## Material for the task

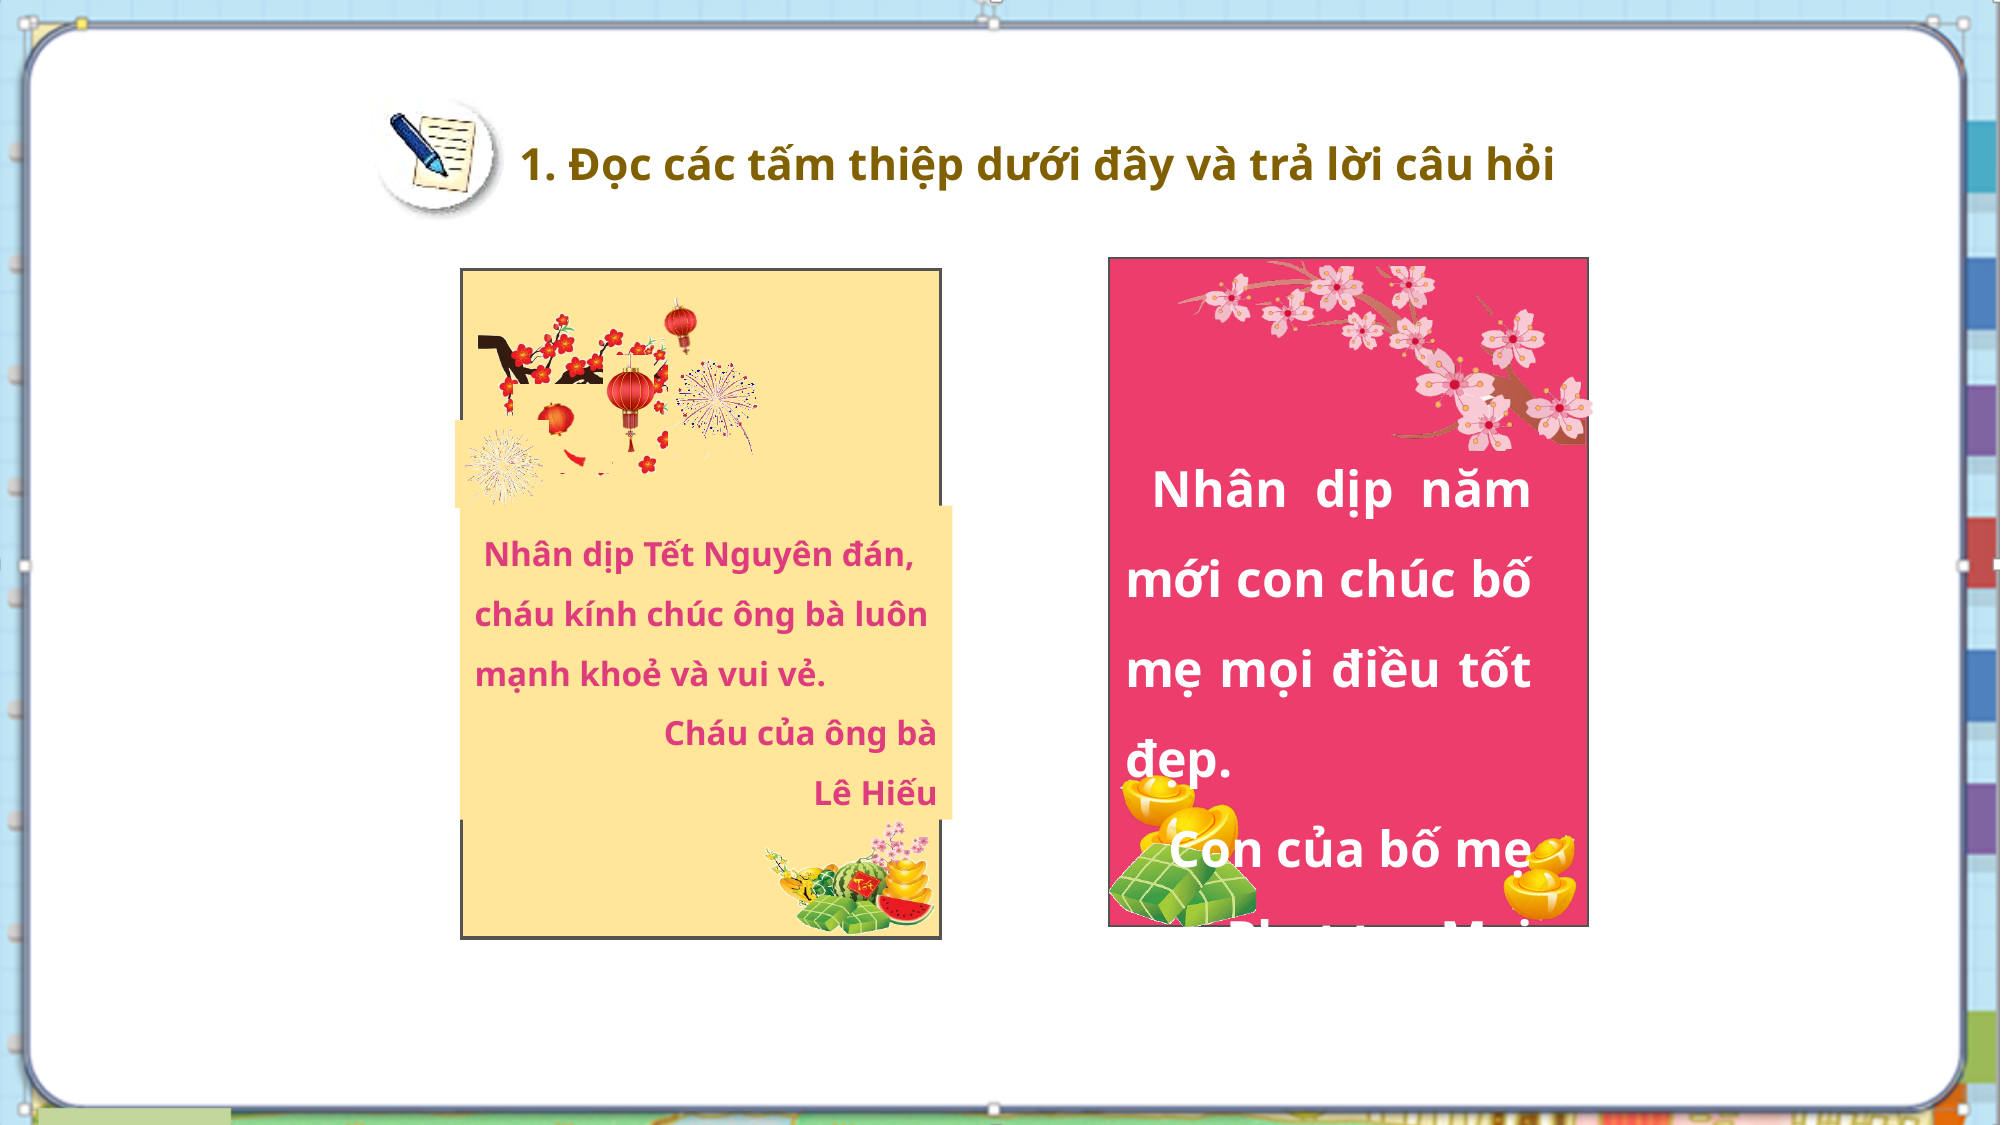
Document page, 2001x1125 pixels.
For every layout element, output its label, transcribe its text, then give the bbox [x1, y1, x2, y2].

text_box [454, 269, 953, 939]
picture [0, 0, 2000, 1125]
text_box 1. Đọc các tấm thiệp dưới đây và trả lời câu hỏi [505, 99, 1659, 198]
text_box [1109, 239, 1625, 927]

## What you will do
Write out the whole listing above exactly; do not include the pictures.

## Task solution
Document page, 2001x1125 pixels.
For every layout element, output its label, transcribe its text, then give the bbox [x1, y1, x2, y2].

text_box [454, 269, 953, 939]
picture [0, 0, 2000, 1125]
text_box 1. Đọc các tấm thiệp dưới đây và trả lời câu hỏi [505, 99, 1659, 198]
text_box [1109, 239, 1625, 927]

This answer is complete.